* [本文]
+ + + + + + +
また、カリキュラムについても事前に研究されたテキストを計画に沿って進めるので洗練されたものになりやすいです。
もちろん、塾や校舎によって異なる部分なので、事前に資料請求を行ったり体験授業を受けたりして情報収集することが大切です。
個別指導塾と比べて安価な傾向
子供のためとはいえ、親の財布から出すものなのでやはり料金は気になるところだと思います。集団指導塾と個別指導塾を比べると、個別指導塾の方が講師の数を確保する必要があるのでその分人件費がかかり、月謝は集団指導塾の方が安い傾向にあります。
とはいえ、夏期講習や冬期講習などの講習を多く入れると結局は個別指導塾とそれほど変わらない金額になることもあります。
集団指導塾のデメリット
苦手分野への個別対応がしづらい
集団指導塾は1人の講師が多数の生徒に対して授業を行うため、苦手分野への個別の対応を行いづらいです。理解が不十分のまま次の単元に進んでしまうと授業についていきづらくなります。
講師に分からないところを質問しやすい環境か、苦手を克服できる態勢は整っているのか事前に確認することが大切です。
競争がプレッシャーとなることがある
メリットのところに生徒間で切磋琢磨しやすいということを書きましたが、それが逆にプレッシャーとなることもあります。プレッシャーから体調を崩したり勉強を嫌いになってしまったりしては元も子もありません。クラス分けのテストで下のクラスに下がった、上のクラスに上がれなかったといったことからやる気を失うこともあり得ます。子供の性格と塾の環境や方針が合うのか事前の確認が大切です。
+ + + + + + +
* [指示] 集団指導塾についての本文を、最後の文の後から書き継いでください。 データは集団指導塾についての本文とは関係がありません。

* [提供データ]
+ + + + + + +
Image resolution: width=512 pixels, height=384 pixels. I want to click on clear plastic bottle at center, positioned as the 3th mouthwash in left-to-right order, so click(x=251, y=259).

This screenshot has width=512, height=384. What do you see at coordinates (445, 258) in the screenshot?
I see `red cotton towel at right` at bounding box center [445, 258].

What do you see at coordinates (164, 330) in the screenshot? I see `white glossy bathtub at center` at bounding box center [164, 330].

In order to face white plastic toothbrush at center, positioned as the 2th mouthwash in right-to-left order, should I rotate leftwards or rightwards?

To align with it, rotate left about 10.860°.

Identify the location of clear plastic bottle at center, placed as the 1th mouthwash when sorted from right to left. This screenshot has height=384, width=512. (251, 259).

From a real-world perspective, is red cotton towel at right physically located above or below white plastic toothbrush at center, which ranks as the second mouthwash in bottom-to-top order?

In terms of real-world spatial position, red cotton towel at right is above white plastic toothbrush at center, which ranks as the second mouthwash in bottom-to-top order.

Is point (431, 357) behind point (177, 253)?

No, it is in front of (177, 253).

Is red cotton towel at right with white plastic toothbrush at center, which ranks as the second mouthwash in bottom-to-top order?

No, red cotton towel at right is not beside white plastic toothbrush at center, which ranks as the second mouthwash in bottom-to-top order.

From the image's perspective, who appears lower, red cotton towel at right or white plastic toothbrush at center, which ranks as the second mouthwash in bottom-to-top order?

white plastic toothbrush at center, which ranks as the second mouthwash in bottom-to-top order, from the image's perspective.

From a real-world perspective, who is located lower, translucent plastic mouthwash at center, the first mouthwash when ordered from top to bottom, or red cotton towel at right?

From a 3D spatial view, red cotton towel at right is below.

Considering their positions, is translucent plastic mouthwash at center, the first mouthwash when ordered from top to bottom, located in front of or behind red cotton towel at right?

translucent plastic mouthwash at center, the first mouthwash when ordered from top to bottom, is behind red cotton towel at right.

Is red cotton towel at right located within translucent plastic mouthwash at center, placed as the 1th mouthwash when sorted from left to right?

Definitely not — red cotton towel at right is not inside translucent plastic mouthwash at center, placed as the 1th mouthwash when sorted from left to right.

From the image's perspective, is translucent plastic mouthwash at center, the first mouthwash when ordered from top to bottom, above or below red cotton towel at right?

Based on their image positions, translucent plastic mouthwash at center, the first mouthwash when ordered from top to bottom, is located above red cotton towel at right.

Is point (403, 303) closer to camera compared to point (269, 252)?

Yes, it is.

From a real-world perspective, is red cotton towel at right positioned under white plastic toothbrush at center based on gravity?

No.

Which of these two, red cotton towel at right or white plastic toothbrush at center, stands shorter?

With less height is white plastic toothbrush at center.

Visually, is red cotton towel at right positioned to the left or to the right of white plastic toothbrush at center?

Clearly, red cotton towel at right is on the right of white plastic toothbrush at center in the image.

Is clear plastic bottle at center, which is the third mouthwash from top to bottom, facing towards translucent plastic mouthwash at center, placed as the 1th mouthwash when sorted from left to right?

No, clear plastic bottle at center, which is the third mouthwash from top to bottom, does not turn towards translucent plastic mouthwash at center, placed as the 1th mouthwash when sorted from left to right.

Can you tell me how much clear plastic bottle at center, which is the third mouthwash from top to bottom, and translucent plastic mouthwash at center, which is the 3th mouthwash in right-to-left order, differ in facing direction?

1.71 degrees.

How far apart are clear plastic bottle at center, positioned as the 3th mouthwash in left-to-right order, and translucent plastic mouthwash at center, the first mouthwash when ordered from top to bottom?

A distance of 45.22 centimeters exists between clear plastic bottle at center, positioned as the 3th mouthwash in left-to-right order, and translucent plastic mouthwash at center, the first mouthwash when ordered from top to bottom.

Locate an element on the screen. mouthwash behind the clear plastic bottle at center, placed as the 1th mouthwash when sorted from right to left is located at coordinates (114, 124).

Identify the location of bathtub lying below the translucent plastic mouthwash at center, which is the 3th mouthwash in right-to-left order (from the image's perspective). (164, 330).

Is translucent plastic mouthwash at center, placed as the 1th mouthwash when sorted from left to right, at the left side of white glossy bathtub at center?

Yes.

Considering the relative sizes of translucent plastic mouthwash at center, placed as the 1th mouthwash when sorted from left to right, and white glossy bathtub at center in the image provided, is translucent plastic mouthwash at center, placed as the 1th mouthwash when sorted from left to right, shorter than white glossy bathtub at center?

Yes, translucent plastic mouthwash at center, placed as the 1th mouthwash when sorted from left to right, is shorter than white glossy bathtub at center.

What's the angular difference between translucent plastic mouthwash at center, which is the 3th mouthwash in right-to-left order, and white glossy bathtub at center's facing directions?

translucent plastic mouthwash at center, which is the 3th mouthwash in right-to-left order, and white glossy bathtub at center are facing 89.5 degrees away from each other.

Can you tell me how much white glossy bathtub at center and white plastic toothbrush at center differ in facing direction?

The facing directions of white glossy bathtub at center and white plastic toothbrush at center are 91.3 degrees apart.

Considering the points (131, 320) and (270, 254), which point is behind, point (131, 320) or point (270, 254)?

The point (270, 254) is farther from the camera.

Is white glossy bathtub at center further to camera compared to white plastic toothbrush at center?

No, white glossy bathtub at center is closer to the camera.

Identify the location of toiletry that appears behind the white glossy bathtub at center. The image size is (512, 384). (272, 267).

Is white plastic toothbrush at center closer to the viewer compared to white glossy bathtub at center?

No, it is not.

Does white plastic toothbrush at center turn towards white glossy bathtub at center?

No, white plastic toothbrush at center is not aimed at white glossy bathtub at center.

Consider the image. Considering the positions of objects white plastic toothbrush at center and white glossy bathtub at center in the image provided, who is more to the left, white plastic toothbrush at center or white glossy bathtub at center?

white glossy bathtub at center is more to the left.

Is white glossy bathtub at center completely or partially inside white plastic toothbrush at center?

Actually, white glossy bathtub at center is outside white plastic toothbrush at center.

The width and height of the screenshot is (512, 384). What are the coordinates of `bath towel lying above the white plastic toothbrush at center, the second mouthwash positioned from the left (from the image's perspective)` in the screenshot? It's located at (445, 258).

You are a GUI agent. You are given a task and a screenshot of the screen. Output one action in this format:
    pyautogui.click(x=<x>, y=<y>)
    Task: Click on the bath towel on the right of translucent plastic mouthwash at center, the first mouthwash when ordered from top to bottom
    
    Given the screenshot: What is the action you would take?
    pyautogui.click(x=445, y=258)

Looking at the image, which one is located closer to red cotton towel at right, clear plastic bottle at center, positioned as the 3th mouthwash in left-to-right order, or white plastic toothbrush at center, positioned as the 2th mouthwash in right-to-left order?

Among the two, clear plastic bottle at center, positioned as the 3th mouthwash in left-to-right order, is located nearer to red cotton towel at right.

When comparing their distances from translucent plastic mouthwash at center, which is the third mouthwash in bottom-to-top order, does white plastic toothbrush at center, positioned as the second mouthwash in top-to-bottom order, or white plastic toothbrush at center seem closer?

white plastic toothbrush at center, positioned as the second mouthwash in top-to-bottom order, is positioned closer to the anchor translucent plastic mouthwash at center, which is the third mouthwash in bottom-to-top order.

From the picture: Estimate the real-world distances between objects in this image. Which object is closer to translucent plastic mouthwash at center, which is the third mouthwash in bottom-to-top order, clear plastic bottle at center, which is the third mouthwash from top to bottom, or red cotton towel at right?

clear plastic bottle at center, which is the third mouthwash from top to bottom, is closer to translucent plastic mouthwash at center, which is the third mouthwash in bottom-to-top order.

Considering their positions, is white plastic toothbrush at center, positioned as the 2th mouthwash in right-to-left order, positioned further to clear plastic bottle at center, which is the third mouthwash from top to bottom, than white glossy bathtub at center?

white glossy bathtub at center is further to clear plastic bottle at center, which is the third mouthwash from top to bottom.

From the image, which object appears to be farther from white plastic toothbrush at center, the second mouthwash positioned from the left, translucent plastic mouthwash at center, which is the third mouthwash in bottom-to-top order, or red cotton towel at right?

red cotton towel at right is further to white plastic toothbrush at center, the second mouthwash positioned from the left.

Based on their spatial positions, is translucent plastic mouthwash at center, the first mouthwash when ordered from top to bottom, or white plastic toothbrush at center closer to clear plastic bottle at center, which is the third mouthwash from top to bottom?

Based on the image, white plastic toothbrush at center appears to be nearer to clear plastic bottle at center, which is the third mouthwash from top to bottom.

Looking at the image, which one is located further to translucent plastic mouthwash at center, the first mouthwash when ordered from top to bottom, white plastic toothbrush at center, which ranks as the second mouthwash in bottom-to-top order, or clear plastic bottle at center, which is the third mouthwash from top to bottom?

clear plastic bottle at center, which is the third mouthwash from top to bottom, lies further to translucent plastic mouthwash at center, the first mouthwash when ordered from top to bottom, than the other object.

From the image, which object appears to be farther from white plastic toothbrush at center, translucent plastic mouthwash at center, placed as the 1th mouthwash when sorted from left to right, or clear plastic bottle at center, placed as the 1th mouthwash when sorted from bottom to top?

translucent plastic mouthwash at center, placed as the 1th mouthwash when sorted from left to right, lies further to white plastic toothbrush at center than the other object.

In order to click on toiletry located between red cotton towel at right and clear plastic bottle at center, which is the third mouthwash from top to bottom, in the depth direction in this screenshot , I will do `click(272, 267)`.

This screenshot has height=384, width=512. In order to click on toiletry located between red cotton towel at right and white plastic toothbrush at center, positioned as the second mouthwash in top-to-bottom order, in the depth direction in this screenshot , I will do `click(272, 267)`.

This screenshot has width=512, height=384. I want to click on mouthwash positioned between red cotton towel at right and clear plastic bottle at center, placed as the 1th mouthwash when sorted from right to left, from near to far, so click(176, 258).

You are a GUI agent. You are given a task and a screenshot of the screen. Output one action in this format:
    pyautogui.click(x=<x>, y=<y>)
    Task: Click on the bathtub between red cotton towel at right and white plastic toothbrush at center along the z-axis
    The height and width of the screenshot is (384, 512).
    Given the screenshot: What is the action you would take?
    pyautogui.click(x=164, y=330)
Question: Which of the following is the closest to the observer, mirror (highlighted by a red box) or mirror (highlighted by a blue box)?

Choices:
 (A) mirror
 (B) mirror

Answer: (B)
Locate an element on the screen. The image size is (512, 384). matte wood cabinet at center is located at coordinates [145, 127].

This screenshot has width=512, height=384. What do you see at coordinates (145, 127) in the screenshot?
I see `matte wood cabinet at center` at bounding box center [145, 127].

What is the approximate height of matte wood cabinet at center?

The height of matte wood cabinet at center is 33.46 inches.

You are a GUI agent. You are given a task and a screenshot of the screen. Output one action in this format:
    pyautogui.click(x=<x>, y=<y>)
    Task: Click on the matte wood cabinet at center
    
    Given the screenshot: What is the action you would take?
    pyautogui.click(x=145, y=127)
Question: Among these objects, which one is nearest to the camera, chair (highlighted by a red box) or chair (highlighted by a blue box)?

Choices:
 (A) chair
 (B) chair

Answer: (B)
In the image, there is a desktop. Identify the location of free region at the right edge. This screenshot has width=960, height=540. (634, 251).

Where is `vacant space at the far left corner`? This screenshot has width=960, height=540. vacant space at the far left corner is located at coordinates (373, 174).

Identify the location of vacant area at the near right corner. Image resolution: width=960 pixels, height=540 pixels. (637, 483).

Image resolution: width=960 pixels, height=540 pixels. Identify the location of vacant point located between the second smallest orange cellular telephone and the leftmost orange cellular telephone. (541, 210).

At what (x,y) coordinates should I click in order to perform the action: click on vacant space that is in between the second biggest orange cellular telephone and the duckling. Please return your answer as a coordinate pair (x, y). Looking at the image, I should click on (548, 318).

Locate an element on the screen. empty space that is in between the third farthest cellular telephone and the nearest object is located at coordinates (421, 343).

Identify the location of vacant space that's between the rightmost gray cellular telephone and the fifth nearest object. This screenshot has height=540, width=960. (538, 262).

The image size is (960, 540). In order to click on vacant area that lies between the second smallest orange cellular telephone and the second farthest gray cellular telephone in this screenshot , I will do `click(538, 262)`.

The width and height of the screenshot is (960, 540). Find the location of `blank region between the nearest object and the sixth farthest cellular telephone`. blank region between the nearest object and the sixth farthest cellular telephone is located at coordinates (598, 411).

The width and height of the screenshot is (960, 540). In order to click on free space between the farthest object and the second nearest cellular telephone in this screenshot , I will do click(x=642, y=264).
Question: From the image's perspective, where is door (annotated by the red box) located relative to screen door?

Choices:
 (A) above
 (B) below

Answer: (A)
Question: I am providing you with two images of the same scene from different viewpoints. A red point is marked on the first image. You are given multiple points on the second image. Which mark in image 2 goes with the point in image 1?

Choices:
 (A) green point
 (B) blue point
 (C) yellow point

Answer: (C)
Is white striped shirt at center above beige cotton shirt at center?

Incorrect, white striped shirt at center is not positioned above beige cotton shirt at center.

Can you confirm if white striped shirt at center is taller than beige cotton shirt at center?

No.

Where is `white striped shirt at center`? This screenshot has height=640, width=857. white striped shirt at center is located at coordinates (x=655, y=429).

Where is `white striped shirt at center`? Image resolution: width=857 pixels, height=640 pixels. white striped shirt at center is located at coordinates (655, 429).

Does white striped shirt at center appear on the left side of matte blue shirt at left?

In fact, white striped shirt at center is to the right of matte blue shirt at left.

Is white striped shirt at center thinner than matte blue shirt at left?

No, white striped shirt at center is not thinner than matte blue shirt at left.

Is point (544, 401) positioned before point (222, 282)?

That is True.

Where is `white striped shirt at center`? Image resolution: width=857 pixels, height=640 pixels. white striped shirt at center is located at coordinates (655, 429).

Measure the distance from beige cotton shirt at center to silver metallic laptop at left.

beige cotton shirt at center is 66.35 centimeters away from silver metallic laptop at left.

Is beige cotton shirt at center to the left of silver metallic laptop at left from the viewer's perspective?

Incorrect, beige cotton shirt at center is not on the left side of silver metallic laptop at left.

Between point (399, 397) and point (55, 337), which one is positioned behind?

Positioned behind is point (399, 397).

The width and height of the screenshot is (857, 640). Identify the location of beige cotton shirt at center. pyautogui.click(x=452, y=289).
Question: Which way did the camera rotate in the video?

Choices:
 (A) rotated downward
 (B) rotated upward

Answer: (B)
+ + + + + + +
* [回答]
塾に合わせたスケジュールになる
集団指導塾では決められた曜日・時間に決められた授業が行われるので、学校行事や部活動などで忙しい時期でもその時間は塾のために開ける必要があります。
また、学校の授業よりも先取りして学習を進めるタイプの塾の場合、学期の途中など区切りの悪いタイミングで入塾すると内容が分からないまま授業だけ進む可能性があり、その穴埋めのためにしばらくは追加で塾のための時間を取る必要があります。
個別指導塾のメリット
自分に合ったカリキュラムを組める
個別指導塾では基本的に授業は1対1で行われるので、自分の理解度や目的に合わせて学習内容をある程度柔軟に決めることができます。苦手科目を時間をかけてじっくりと教えてほしい、勉強の習慣を身に着けたいというような希望は個別指導塾の方がかなえやすいです。もちろん、得意科目で発展的な内容を教えてほしいということも可能です。
講師に質問しやすい
個別指導塾では生徒と講師が1対1の時間が生まれるので、分からない部分を講師に質問しやすいです。集団の中で質問するのは恥ずかしい、授業前後で質問の列に並ぶのは気後れするというような性格の場合は個別指導塾の方が疑問の解消をしやすいでしょう。
スケジュールを柔軟に組みやすい
個別指導塾では集団指導塾よりもスケジュールを柔軟に組みやすいです。もちろん、塾の開校日や塾に通う日数は決まっていますが、その中であれば比較的柔軟にスケジュールを組むことができます。学校活動や部活動などで集団指導塾のスケジュールに合わせるのは難しいという場合でも個別指導塾であれば通いやすいです。
個別指導塾のデメリット
他の生徒からの刺激が少ない
個別指導塾では1対1~1対3ぐらいでの授業となるので、他の生徒からの刺激は集団塾と比べるとどうしても少なくなります。自分で高めていけるタイプであれば問題ないかもしれませんが、友人とテストの点数を競争するような形の方が勉強に意欲がわくタイプの子供もいます。
また、自分が他の人と比べて内容を理解している方なのか、理解が足りていないのかが実感しづらくなります。模試などで自分の立ち位置を把握できる機会を持てるようにすることが大切でしょう。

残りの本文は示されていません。